Look through the data below, and copy each line that carries the word "deeper".

***** Source material *****

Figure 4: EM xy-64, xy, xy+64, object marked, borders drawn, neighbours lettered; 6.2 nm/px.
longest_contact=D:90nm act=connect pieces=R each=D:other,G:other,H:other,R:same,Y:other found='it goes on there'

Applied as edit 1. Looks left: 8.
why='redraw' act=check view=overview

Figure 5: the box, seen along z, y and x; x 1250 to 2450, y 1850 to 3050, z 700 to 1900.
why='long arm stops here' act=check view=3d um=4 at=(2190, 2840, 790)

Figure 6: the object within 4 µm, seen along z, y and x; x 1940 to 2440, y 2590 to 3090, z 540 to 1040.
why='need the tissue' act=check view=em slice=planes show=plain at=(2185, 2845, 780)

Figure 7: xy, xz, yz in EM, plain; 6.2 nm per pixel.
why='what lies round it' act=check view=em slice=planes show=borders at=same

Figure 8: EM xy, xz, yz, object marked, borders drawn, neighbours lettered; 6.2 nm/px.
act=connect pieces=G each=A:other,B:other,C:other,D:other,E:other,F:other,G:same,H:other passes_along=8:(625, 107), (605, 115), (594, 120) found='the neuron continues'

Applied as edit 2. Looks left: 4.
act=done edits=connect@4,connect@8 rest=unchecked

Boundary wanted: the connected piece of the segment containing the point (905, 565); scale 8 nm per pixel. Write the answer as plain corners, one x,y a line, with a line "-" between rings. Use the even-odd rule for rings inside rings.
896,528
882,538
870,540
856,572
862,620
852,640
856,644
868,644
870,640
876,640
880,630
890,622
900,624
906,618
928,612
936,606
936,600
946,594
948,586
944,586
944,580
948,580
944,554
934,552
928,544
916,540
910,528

*****
***** Source material *****

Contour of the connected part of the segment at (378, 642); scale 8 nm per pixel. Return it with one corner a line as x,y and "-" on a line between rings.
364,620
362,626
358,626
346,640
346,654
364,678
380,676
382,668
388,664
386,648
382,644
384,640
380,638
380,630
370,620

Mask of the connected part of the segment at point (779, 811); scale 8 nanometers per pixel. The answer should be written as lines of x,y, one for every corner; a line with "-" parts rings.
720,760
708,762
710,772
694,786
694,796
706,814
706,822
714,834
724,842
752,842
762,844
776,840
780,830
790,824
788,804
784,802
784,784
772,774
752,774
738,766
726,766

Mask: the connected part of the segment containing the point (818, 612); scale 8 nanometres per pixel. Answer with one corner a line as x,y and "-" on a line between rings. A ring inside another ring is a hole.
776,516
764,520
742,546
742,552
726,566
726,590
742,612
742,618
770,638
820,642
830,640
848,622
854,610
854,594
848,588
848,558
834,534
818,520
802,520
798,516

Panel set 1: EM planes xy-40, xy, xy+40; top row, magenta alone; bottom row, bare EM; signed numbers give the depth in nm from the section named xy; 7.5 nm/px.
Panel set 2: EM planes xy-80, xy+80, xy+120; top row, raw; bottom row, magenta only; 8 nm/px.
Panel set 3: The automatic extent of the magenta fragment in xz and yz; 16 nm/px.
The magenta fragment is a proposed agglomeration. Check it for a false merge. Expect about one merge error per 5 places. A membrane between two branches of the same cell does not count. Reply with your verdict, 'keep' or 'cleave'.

*****
***** Source material *****

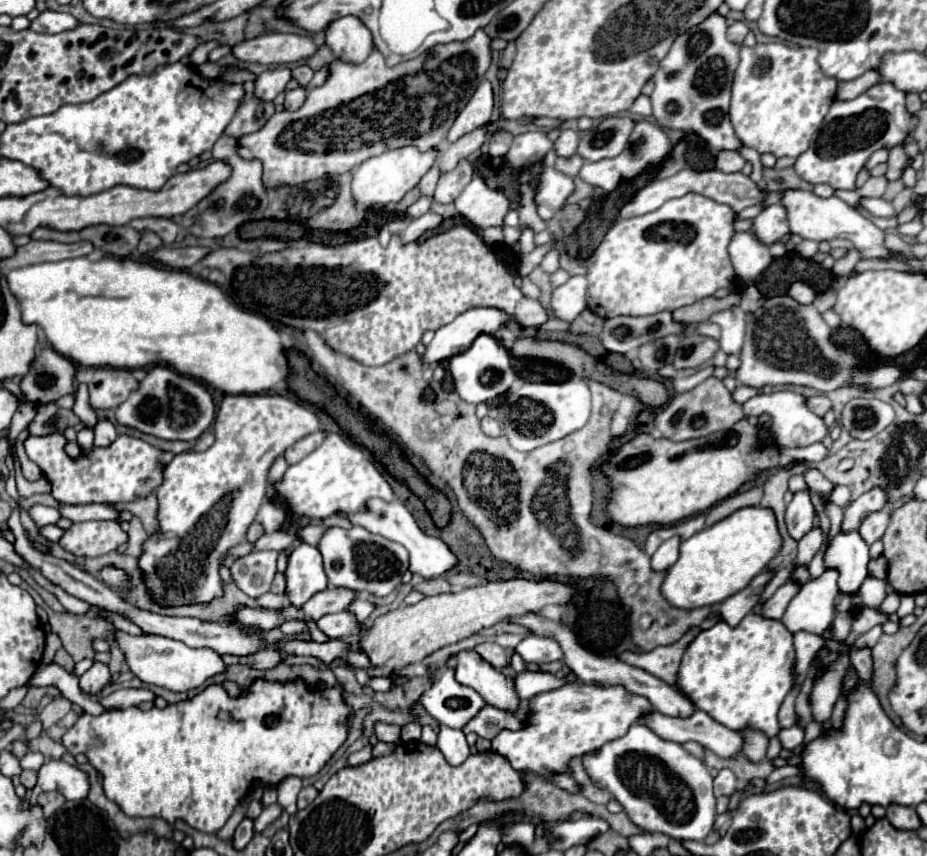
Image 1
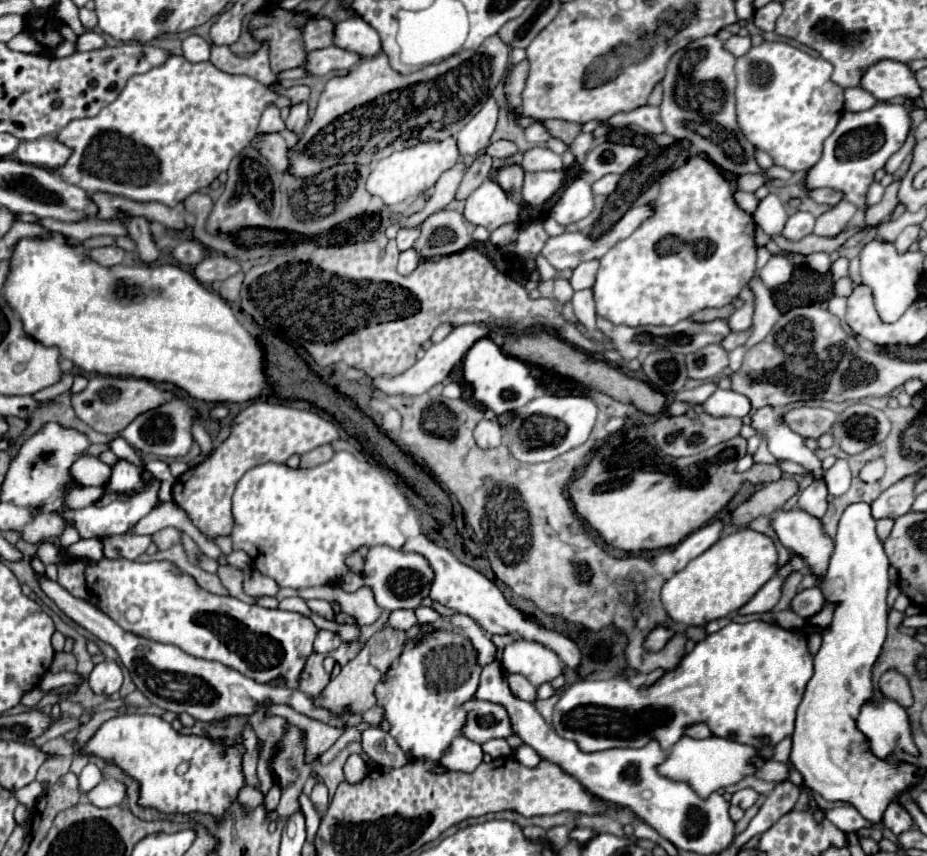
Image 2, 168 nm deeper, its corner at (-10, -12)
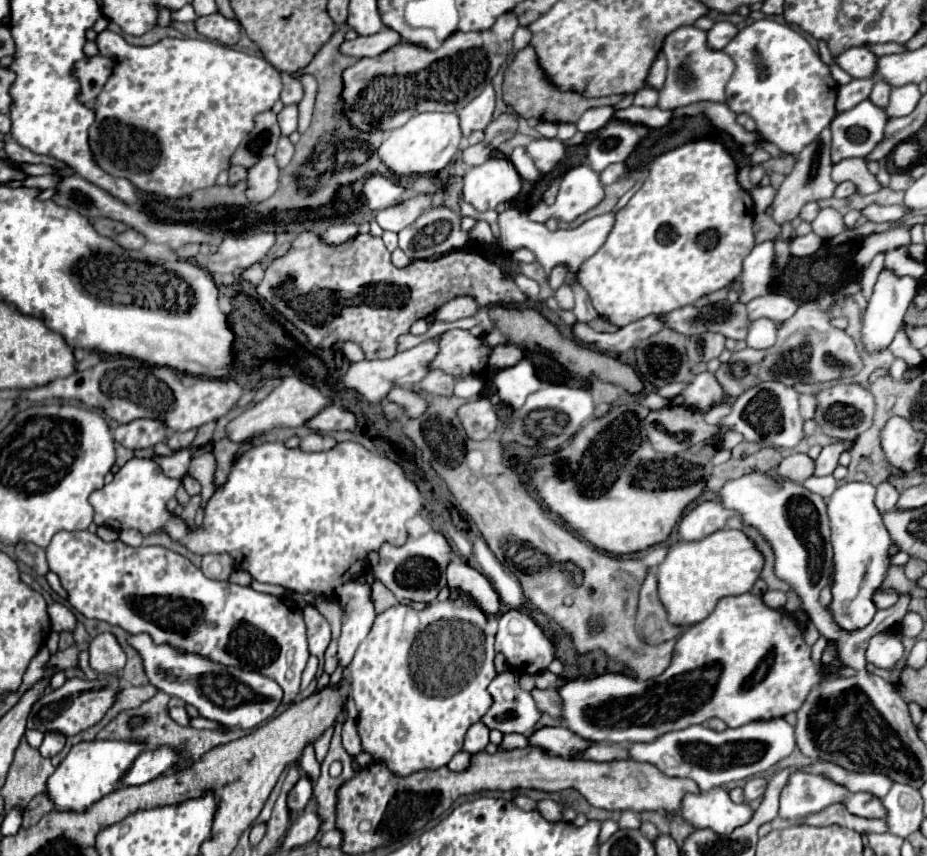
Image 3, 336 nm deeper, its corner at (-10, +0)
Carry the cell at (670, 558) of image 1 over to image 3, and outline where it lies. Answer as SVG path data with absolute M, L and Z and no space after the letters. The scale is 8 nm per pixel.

*****

Response box
Image 2, 168 nm deeper, its corner at (-10, -12)
Image 3, 336 nm deeper, its corner at (-10, +0)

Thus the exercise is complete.